The lira weakened has now erased almost all the gains made since the central bank’s mammoth interest-rate hike of 6.25 percentage points last week, underscoring the difficulty policy-makers face in putting a floor under the lira and restoring confidence.

Sources told Reuters on Wednesday there was a debate among top government officials about the extent of the growth revisions, highlighting the delicate balance between Mr. Erdogan’s long-standing drive for economic expansion and investors’ calls for greater austerity.

Mr. Albayrak (Mr. Erdogan’s son-in-law), had previously promised “realistic macro targets” and “right action plans.”

“We will see a gradual growth increase from now on. Our main goal is to establish 5-per-cent growth from 2021 onwards,” Mr. Albayrak told Thursday’s presentation in Istanbul. He did not take questions.

“We will realize the necessary policies and measures to ensure economic hardships are overcome,” he said. “We are aware of the economy’s strong and weak points.”

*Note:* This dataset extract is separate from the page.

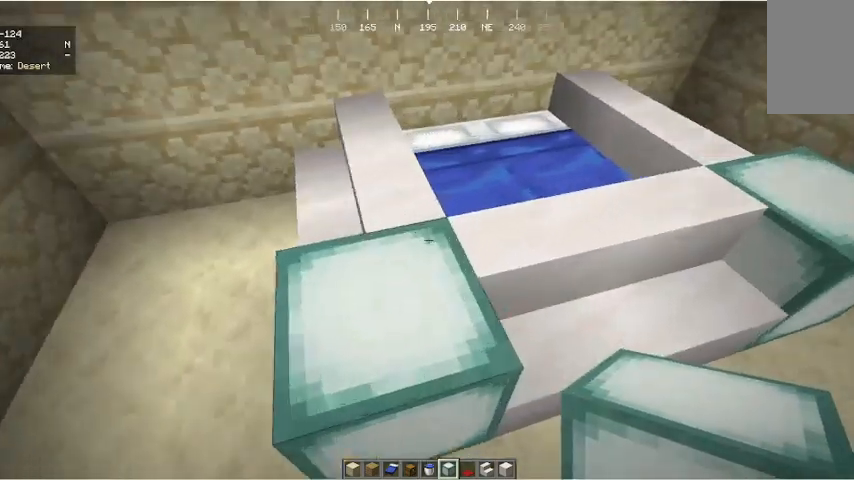
{"keys": ["w"], "mouse": [], "events": [[467, "d", "up"]]}
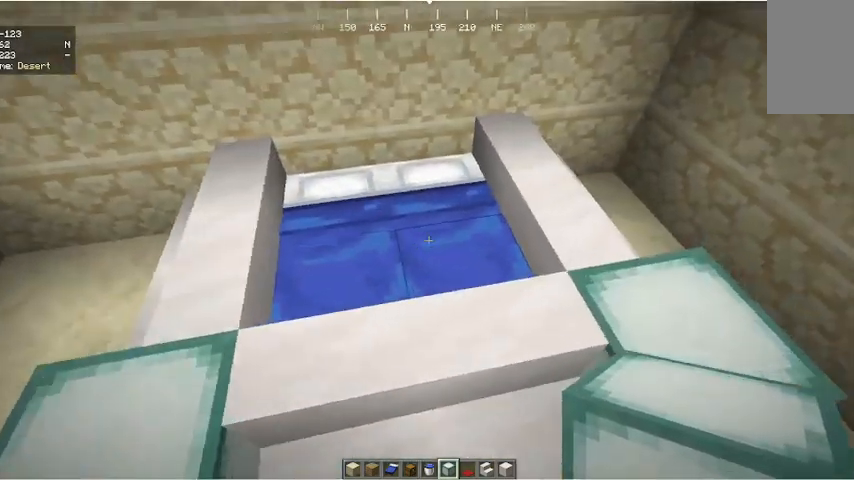
{"keys": [], "mouse": [], "events": [[267, "w", "up"]]}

For financial markets, the biggest concerns remain inflation – which Mr. Albayrak forecast would hit 20.8 per cent this year and 15.9 per cent next year – and the banking sector.

Turkey’s banks face a potential deluge of bad debt as the lira sell-off has driven up the cost for companies to service their foreign-currency loans. For years Turkish firms borrowed in U.S. dollars and euros, drawn by lower interest rates. JPMorgan estimates that the private sector has around US$146-billion in external debt maturing in the year to July, 2019.

Ratings agencies Moody’s and Fitch have both sounded the alarm about the outlook for banks. Fitch has estimated that banks’ foreign-currency lending stood at around 43 per cent of all loans. But the government has repeatedly said it does not expect problems in the banking sector.

“The lack of ‘burden sharing’ signs in the restructuring of the real sector debt in Minister Albayrak’s speech seemed to have led to a sharp deterioration in sentiment,” Gokce Celik of QNB Finansbank said in a note to clients.

Mr. Albayrak said that investment projects for which the tender process has not been finalized will be suspended, a sign that some big-ticket government projects could be put on hold. He also said Turkey would revise its social insurance schemes and restructure its incentive scheme for exports.

Turkey’s unemployment rate is expected to rise to 11.3 per cent in 2018 and 12.1 per cent in 2019 before falling to 11.9 in 2020, the presentation showed.

Mr. Albayrak said Turkey would prioritize investments in pharmaceuticals, energy, and petrochemicals to reduce its current-account deficit, which was seen falling to 2.6 per cent of gross domestic product by 2021 from 4.7 per cent seen in 2018.